> [PROBLEM STATEMENT] Copy the stretch of data from the line containing "order: Lamiales" through the end, changing "genus" to "group" and leaving everything else the same.

........

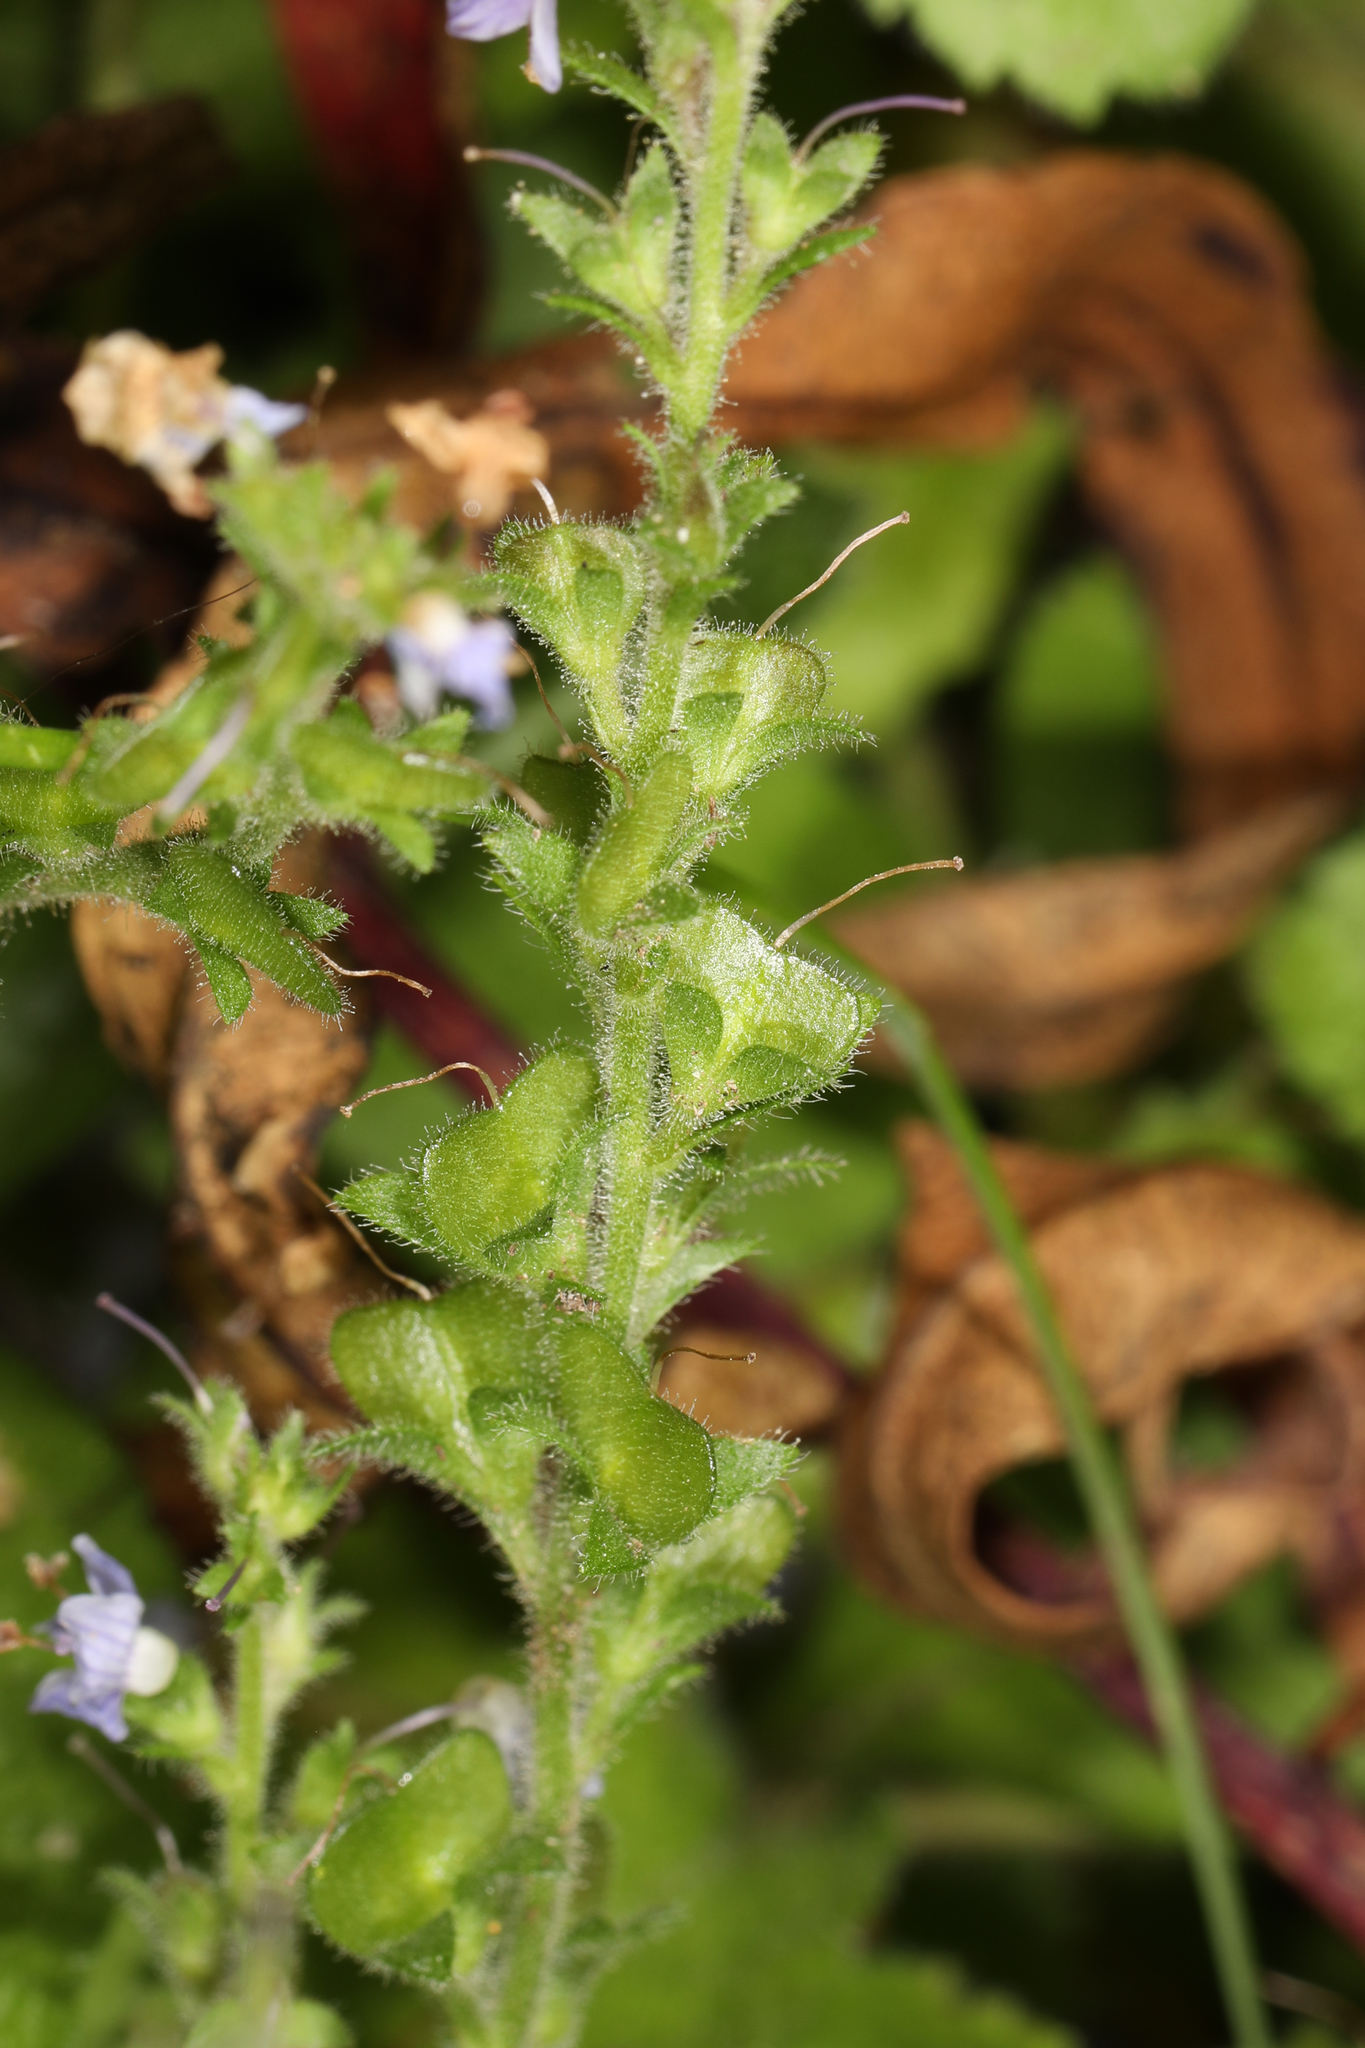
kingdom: Plantae
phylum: Tracheophyta
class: Magnoliopsida
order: Lamiales
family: Plantaginaceae
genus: Veronica
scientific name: Veronica officinalis
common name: Common speedwell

........

> [WRITTEN ANSWER]
order: Lamiales
family: Plantaginaceae
group: Veronica
scientific name: Veronica officinalis
common name: Common speedwell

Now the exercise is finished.